* Exercise instructions
Rewrite all of the records below with every "series" changed to "data set" and nothing else altered. Omit the pictures from your answer.

* Records supplied

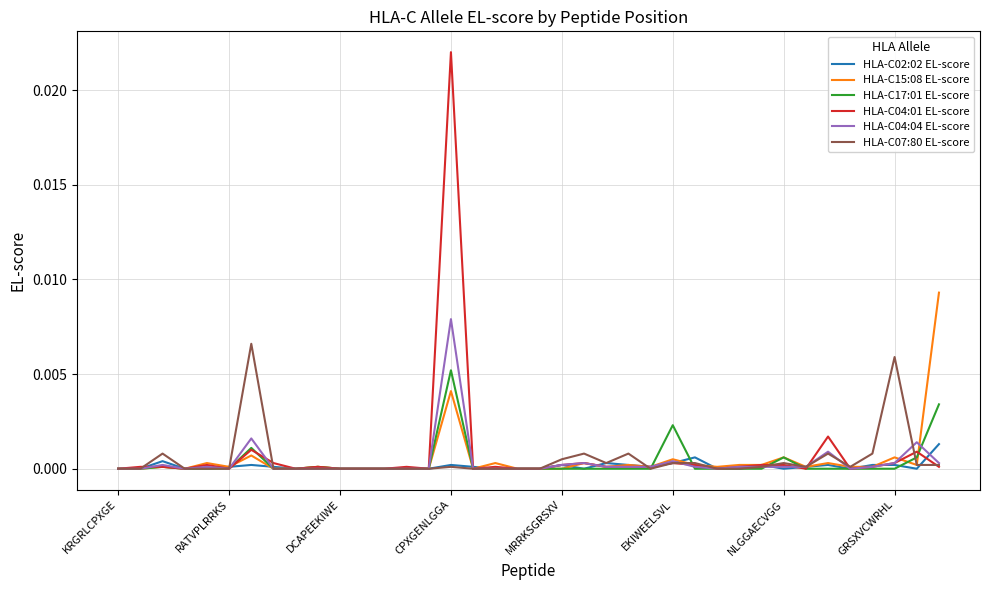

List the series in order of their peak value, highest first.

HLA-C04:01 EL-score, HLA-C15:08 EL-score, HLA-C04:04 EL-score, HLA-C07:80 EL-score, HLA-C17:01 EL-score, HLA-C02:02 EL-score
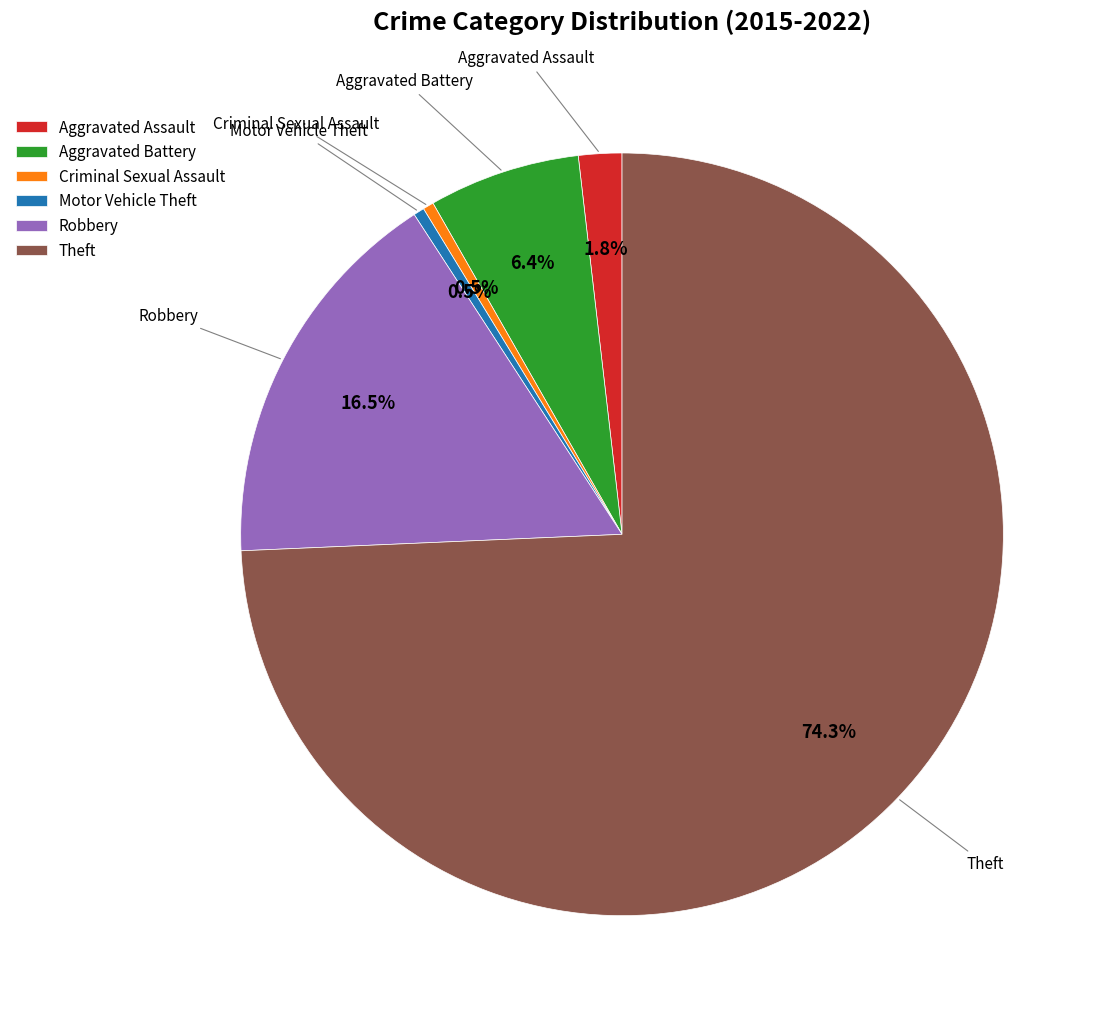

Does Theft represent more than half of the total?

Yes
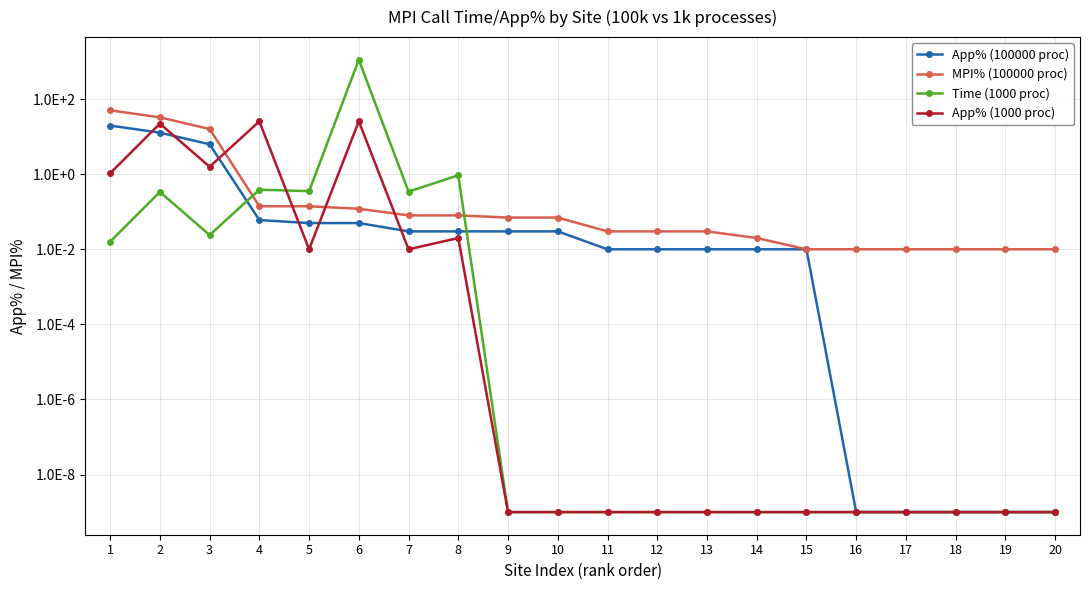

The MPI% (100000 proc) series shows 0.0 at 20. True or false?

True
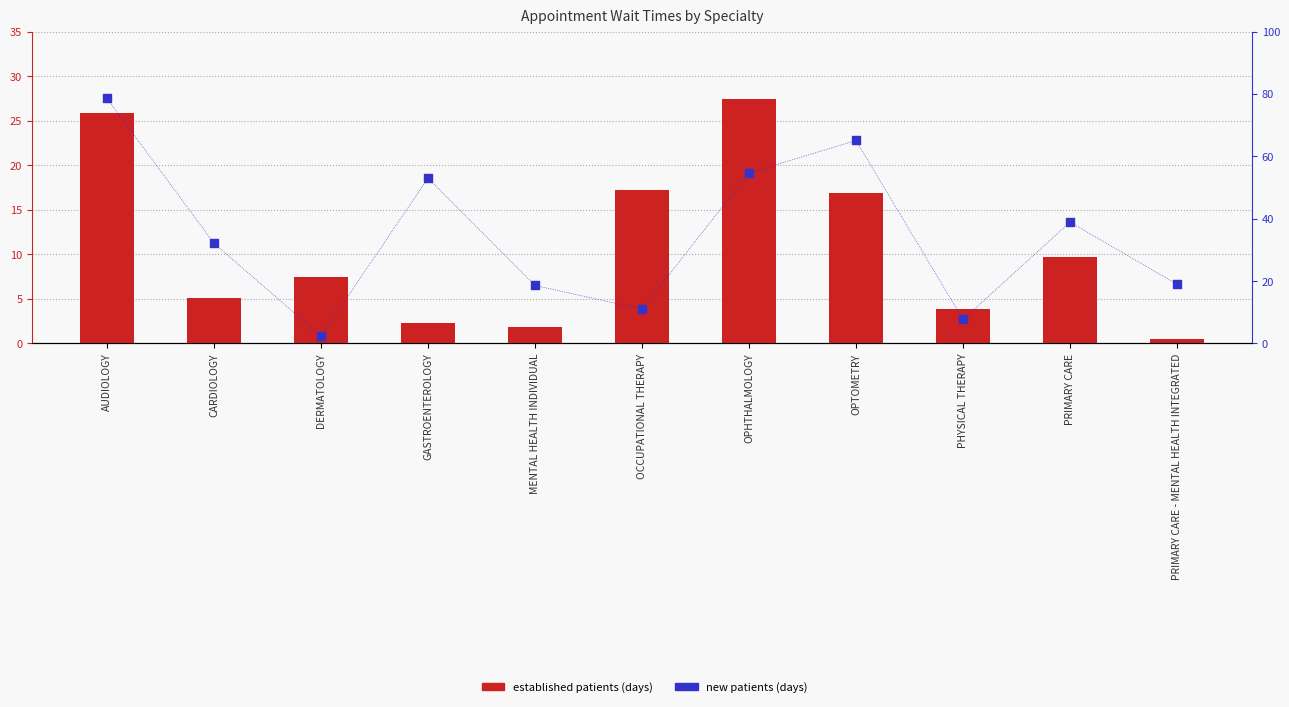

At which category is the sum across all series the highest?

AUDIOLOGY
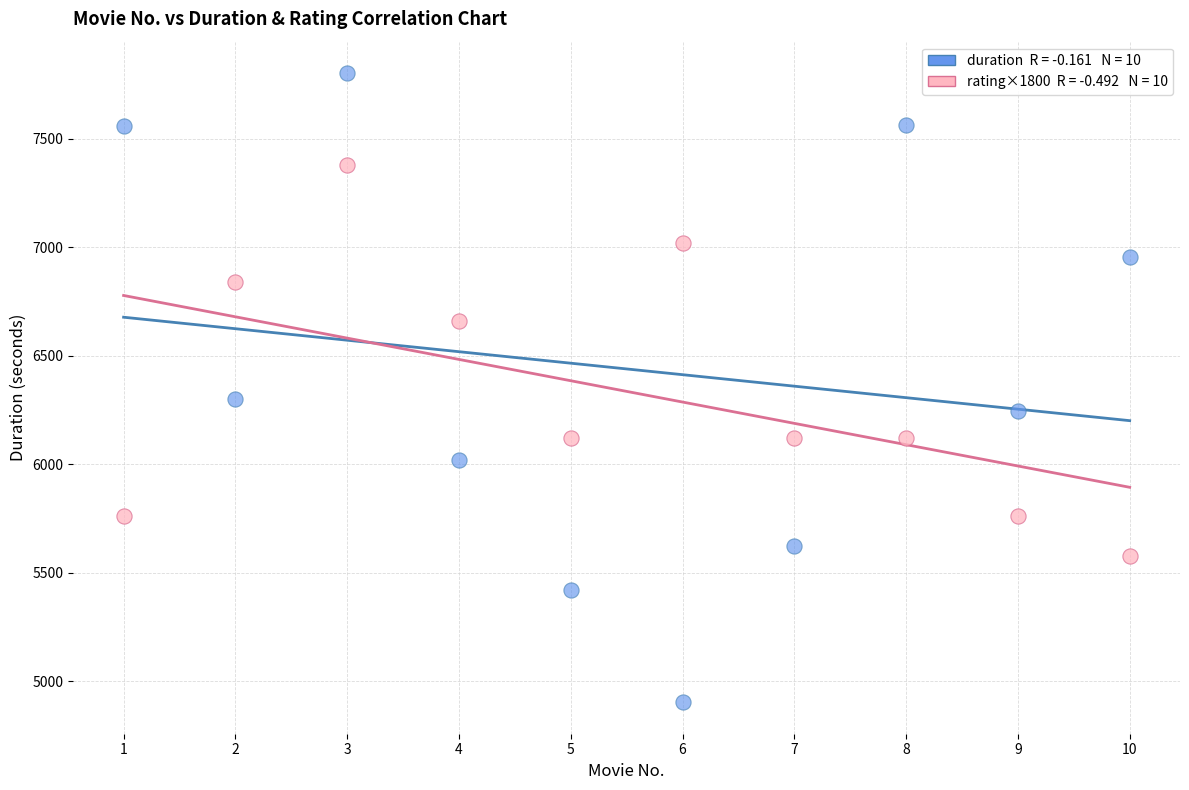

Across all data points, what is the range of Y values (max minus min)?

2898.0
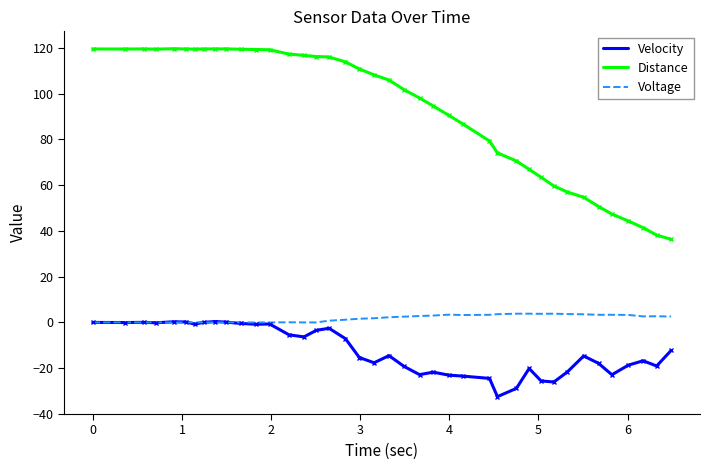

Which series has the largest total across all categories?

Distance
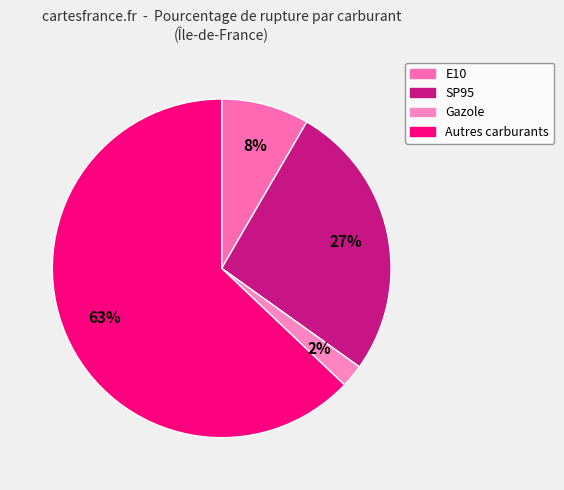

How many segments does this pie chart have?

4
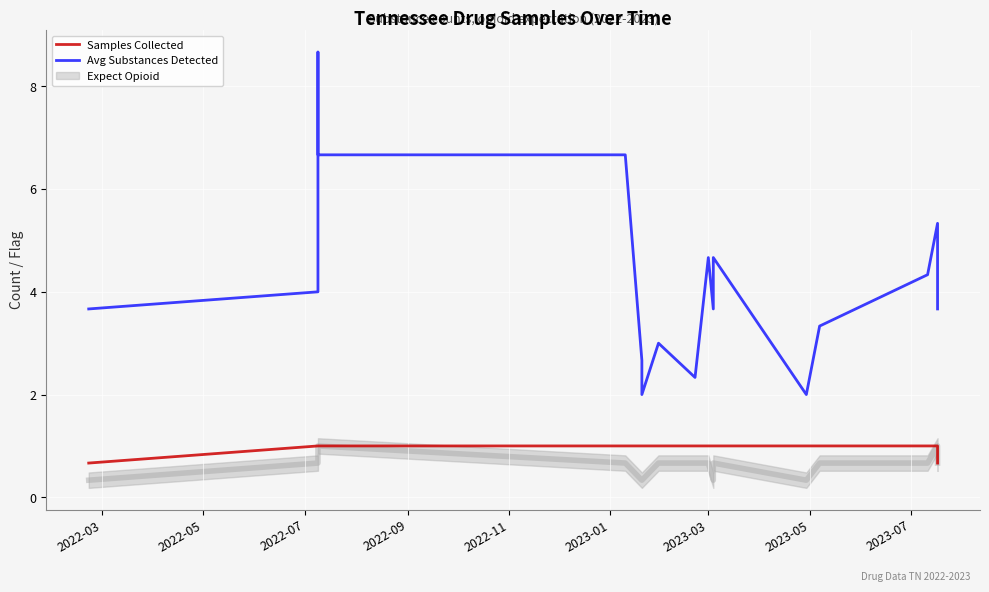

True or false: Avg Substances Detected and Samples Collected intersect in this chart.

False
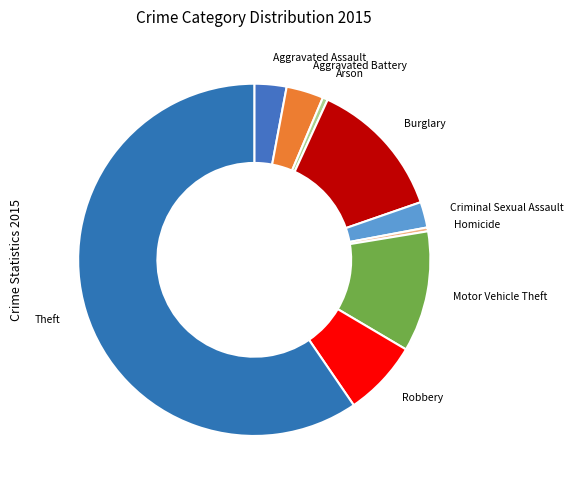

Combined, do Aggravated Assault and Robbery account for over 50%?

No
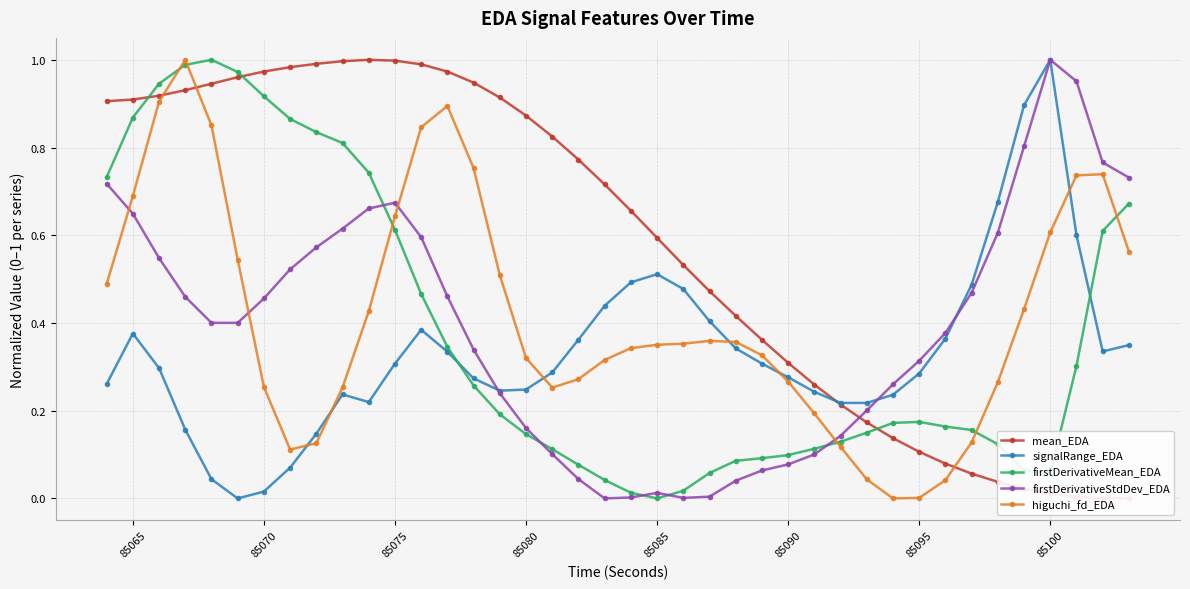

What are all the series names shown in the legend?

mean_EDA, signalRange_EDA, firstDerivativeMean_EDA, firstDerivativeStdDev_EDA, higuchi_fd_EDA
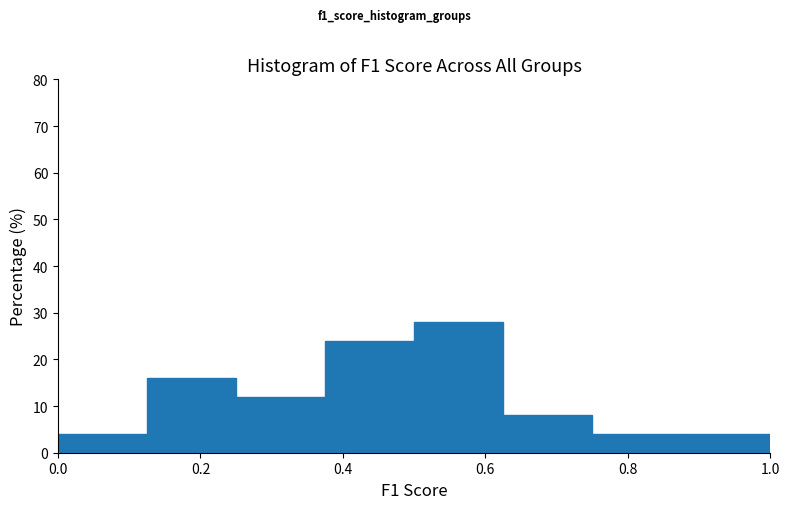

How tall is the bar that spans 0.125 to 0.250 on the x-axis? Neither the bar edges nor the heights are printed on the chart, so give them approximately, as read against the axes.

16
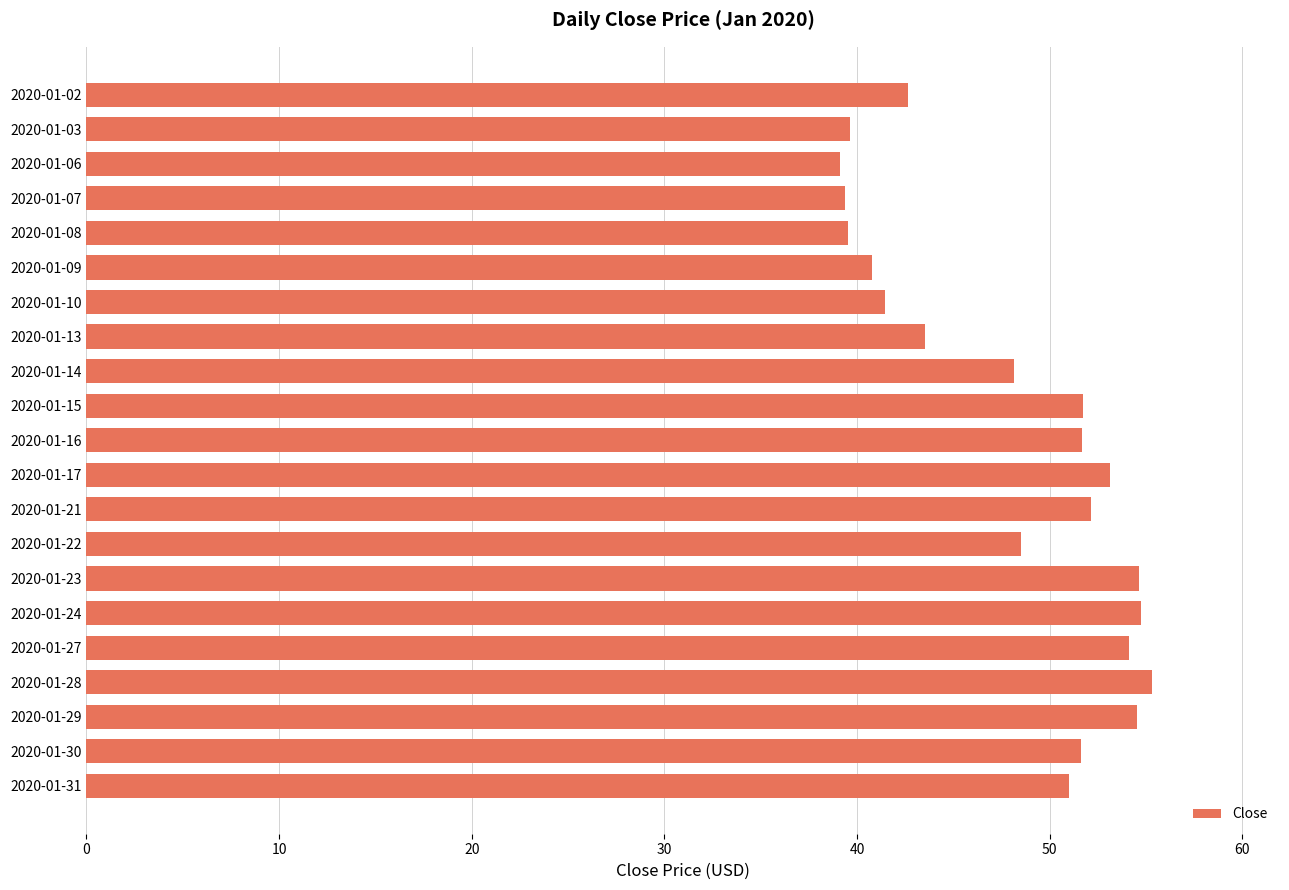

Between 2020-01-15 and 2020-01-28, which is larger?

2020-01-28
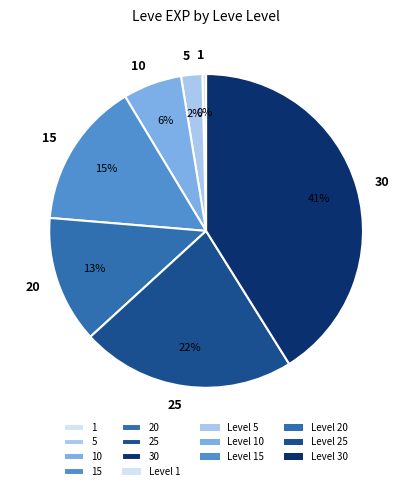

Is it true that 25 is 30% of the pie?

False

* Expected answer
List the data set in order of their peak value, highest first.

HLA-C04:01 EL-score, HLA-C15:08 EL-score, HLA-C04:04 EL-score, HLA-C07:80 EL-score, HLA-C17:01 EL-score, HLA-C02:02 EL-score

Does Theft represent more than half of the total?

Yes

The MPI% (100000 proc) data set shows 0.0 at 20. True or false?

True

At which category is the sum across all data set the highest?

AUDIOLOGY

Across all data points, what is the range of Y values (max minus min)?

2898.0

Which data set has the largest total across all categories?

Distance

How many segments does this pie chart have?

4

True or false: Avg Substances Detected and Samples Collected intersect in this chart.

False

Combined, do Aggravated Assault and Robbery account for over 50%?

No

What are all the data set names shown in the legend?

mean_EDA, signalRange_EDA, firstDerivativeMean_EDA, firstDerivativeStdDev_EDA, higuchi_fd_EDA

How tall is the bar that spans 0.125 to 0.250 on the x-axis? Neither the bar edges nor the heights are printed on the chart, so give them approximately, as read against the axes.

16

Between 2020-01-15 and 2020-01-28, which is larger?

2020-01-28

Is it true that 25 is 30% of the pie?

False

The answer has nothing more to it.